Anymal-D Robot Competes in Badminton
Engineers at ETH Zurich’s Robot Systems Lab have developed Anymal-D, a remarkable four-legged robot capable of engaging in badminton matches with human players. This integration of robotics, artificial intelligence, and sports showcases how sophisticated technology can participate in dynamic and fast-paced games.
The design and features of Anymal-D open doors for new forms of collaboration between humans and robots in sports and other areas.
How Anymal-D Plays Badminton
Badminton demands quick reflexes, accurate footwork, and precise coordination. To give Anymal-D a competitive edge, the ETH Zurich team equipped the robot with four legs for stability, a dynamic arm for swinging a racket, and a stereo camera for tracking the shuttlecock. Its reinforced learning-based controller allows the robot to predict and react to the shuttlecock’s movements in real time, adapting its position as it plays up to ten shots with human players.
The Technology Behind Anymal-D’s Skills
Anymal-D constantly watches the shuttlecock through its stereo camera. It employs a “Perceptual Noise Model” to match its training data with real-world scenarios, enabling it to track the shuttlecock even during unpredictable movements. The robot can shift its body and mimic the angles humans use for tricky shots.
Unified Control for Smooth Movements
Coordinating the movements of legs and arms is particularly challenging for robots. The ETH Zurich team developed a unified control policy through reinforcement learning, allowing Anymal-D to operate as a cohesive unit. The robot underwent extensive training in simulations, preparing it for various shooting situations before entering real matches.
Analyzing the Robot’s Hardware
Anymal-D features a robust rectangular base with a Dynaarm, positioning its racket at a 45-degree angle for optimal striking. Its various systems operate at differing frequencies, ensuring high responsiveness and readiness for play.
Challenges of Playing Badminton with a Robot
Linking the robot’s arms and legs smoothly presents a significant challenge, as most robots traditionally handle these independently, limiting agility. However, by combining both movement and arm control, Anymal-D adapts its posture and walking to the shuttlecock’s trajectory, closely resembling human play.
Active Recognition: How Anymal-D Interacts with the Game
As robots lack human-like vision, issues like frame rates and field of view can affect performance. Anymal-D’s recognition system ensures its cameras maintain smooth tracking of the shuttlecock, utilizing perception noise models to enhance reliability during matches.
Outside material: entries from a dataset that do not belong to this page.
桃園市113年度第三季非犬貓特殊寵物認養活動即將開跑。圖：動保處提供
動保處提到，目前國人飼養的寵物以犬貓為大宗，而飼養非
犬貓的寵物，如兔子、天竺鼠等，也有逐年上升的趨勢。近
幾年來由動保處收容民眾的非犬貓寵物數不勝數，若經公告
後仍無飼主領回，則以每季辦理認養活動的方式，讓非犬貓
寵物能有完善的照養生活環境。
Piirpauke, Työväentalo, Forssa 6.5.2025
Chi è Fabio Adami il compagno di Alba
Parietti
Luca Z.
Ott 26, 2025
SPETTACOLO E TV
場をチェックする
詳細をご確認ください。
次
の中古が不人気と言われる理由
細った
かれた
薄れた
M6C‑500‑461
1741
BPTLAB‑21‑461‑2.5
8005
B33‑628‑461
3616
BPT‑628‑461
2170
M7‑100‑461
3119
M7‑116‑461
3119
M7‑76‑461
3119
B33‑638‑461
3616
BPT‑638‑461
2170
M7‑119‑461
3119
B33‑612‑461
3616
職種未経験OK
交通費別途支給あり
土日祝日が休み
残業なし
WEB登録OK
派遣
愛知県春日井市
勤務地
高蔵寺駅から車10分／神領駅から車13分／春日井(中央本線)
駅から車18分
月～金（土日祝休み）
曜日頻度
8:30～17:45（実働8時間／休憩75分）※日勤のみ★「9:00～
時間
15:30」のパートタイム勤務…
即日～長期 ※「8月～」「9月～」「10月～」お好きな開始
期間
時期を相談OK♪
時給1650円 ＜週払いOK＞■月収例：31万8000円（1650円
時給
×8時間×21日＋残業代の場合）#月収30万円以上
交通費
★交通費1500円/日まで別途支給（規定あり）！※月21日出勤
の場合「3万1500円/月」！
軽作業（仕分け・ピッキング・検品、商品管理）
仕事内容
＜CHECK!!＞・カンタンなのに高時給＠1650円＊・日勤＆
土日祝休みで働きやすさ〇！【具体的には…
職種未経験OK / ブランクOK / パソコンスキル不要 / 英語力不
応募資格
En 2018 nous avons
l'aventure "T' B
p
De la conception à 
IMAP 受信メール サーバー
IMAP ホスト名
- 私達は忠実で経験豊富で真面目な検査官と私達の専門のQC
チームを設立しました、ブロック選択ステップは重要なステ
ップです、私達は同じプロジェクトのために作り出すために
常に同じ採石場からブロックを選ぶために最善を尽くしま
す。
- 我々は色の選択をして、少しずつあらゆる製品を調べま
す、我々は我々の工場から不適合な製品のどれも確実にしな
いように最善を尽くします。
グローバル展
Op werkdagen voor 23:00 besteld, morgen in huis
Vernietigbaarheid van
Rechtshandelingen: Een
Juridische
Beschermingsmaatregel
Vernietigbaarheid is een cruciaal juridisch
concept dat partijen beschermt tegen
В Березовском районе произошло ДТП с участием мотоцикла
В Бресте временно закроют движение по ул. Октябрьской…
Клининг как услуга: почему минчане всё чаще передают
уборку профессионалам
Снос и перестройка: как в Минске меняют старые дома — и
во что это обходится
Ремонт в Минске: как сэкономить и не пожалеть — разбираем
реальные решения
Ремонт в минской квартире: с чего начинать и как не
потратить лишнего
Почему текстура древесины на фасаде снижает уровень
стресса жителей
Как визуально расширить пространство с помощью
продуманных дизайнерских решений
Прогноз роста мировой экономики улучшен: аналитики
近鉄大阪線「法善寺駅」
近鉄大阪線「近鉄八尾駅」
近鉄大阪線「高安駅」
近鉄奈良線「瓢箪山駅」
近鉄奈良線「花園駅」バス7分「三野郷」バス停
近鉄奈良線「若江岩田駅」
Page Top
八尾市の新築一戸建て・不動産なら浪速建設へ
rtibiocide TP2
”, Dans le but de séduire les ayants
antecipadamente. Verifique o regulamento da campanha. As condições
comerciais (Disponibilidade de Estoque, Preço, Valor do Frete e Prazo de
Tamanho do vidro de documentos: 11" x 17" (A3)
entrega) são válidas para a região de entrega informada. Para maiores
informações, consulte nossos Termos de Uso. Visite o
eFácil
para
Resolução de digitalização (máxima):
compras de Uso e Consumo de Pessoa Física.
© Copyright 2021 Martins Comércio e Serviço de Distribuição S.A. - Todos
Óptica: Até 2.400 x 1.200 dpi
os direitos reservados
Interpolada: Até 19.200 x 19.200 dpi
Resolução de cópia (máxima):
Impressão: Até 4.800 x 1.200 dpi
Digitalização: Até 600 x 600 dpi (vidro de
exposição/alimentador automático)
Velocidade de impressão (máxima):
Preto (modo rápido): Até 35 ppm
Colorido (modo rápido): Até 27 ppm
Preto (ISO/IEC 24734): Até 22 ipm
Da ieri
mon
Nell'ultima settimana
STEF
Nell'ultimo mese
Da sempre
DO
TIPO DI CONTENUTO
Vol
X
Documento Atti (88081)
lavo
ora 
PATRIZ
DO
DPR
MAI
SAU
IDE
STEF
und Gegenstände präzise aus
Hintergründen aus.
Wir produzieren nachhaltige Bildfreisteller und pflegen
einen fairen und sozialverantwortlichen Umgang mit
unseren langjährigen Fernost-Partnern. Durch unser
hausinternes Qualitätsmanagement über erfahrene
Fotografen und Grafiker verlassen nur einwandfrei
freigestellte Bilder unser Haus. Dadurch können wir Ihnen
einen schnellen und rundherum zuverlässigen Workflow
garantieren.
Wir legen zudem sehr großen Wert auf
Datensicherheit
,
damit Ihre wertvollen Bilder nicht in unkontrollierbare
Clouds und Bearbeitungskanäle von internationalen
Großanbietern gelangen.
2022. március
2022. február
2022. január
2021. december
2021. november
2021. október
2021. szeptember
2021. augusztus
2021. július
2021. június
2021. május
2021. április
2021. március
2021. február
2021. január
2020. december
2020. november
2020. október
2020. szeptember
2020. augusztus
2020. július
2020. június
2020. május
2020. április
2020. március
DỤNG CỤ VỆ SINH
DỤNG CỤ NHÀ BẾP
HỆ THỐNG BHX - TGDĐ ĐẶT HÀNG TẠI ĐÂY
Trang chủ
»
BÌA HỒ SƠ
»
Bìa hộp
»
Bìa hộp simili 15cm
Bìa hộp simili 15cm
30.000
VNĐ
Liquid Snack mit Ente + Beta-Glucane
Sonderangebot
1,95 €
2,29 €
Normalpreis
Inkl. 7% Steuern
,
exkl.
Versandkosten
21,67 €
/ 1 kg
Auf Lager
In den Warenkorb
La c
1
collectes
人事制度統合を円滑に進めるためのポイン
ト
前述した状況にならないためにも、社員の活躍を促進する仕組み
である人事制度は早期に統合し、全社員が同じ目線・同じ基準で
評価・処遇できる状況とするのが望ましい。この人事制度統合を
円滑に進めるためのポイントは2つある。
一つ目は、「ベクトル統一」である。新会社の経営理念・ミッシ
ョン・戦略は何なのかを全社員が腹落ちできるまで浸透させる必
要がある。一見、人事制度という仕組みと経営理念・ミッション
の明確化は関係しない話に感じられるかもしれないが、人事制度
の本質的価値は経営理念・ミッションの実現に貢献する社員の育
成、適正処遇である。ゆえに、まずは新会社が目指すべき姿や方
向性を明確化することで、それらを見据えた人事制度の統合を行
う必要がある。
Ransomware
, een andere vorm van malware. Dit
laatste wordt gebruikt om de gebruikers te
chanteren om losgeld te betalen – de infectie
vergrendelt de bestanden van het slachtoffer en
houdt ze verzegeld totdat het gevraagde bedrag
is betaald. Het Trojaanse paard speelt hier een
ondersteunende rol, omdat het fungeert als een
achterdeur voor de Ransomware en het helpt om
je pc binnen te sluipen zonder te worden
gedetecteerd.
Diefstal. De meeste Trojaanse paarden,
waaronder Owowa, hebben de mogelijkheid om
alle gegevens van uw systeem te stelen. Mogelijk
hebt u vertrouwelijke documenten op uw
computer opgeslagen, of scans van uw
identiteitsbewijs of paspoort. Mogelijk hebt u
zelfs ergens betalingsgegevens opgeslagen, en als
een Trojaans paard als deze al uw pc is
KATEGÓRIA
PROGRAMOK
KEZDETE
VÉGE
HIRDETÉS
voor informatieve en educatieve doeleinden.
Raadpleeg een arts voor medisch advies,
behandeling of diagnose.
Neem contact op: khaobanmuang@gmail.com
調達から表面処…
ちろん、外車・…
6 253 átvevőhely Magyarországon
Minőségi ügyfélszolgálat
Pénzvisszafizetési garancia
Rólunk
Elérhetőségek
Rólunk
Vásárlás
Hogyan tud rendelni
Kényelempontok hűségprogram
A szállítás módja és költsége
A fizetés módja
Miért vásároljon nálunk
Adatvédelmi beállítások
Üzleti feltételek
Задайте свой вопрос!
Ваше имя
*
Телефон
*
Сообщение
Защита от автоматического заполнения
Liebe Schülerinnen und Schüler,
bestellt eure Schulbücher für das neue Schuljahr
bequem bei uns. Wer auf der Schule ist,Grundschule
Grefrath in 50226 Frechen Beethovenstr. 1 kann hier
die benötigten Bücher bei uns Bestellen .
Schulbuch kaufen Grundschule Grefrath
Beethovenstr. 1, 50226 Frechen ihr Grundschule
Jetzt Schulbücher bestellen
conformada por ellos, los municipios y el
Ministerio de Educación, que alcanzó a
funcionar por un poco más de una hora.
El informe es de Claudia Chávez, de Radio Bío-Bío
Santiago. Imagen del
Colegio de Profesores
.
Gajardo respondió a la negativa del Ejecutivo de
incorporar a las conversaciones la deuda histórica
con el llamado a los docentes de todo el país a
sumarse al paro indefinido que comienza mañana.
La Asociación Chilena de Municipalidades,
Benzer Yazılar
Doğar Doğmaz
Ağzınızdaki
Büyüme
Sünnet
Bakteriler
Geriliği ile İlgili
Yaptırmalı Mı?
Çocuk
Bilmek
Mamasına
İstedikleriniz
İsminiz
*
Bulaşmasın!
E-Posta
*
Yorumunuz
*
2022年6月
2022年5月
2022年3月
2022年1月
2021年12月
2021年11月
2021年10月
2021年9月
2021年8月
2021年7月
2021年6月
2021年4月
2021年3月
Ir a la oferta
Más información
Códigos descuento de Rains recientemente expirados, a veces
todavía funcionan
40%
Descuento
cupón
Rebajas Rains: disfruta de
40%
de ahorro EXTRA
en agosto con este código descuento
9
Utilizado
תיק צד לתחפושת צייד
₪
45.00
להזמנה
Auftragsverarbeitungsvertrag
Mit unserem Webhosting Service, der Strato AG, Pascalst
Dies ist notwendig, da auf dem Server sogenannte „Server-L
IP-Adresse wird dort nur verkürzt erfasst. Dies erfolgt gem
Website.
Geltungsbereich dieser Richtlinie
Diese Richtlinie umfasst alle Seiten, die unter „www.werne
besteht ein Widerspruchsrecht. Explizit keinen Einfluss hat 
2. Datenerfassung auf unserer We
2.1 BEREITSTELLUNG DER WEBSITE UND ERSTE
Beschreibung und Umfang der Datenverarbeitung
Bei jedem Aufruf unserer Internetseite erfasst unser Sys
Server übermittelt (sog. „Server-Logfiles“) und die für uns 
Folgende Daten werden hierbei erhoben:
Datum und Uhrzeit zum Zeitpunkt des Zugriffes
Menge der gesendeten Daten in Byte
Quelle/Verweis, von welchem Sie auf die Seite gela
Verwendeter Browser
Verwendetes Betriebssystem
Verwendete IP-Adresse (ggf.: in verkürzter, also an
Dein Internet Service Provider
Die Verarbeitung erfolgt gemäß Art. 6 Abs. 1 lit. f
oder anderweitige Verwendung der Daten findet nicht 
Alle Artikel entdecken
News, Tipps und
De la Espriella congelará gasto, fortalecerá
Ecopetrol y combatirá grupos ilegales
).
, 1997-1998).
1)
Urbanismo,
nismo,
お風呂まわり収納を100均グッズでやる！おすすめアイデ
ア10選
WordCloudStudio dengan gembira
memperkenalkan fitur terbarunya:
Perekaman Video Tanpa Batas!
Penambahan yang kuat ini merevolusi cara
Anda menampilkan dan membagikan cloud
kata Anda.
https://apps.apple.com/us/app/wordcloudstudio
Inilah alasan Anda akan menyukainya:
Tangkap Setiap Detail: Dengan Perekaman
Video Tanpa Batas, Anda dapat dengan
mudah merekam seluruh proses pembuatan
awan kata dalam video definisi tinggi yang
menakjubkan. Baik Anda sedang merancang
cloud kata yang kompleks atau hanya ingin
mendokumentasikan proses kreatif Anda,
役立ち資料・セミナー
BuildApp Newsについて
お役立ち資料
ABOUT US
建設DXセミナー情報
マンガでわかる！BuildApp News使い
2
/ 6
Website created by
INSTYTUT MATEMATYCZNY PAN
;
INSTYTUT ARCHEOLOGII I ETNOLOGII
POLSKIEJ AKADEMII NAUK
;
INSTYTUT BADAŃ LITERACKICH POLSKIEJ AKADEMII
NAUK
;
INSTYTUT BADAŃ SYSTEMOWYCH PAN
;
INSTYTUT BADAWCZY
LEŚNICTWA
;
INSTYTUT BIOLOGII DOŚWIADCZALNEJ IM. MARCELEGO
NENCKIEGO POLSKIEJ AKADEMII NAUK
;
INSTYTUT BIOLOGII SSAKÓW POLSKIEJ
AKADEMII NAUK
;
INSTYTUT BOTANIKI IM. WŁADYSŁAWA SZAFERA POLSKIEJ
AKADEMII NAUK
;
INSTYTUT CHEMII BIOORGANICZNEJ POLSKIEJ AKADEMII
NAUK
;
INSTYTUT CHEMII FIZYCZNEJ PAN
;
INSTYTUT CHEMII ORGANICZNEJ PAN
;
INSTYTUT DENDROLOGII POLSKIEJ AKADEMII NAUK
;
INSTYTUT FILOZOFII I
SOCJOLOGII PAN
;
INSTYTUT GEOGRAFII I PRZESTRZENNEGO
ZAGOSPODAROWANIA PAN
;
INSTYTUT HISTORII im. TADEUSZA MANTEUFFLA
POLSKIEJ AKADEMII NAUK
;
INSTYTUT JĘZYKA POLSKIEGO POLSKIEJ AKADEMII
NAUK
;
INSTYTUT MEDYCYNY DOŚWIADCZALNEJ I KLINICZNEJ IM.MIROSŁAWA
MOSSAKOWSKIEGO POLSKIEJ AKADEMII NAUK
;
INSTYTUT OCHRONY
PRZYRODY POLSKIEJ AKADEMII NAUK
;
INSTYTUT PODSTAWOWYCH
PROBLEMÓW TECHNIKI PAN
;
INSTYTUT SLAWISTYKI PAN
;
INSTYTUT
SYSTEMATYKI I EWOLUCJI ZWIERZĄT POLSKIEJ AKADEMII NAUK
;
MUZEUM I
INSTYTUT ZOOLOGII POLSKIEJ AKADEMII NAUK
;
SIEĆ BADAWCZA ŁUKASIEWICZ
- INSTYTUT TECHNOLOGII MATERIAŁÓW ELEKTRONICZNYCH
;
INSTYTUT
Real-World Development of Anymal-D
Transitioning Anymal-D from the lab to actual badminton courts involved overcoming obstacles such as power restrictions and communication delays. Nevertheless, the robot showcased its ability to match human players in terms of speed and adaptability, effectively engaging with various shot speeds and landing margins during rallies.
Performance Insights from Anymal-D
In collaborative games with amateur players, Anymal-D displayed impressive consistency in tracking, intercepting, and returning shuttlecocks. It averaged 0.357 seconds to process trajectories after hits, demonstrating a commendable ability to keep the rally going, illustrating the advancements in robotics for dynamic sports contexts.
Conclusion
Anymal-D exemplifies the remarkable progress in robotics, particularly in high-speed activities like badminton. Watching this robot adapt and interact with human players is fascinating and hints at a future where robots could engage in diverse sports, enhancing enjoyment and teamwork for everyone involved.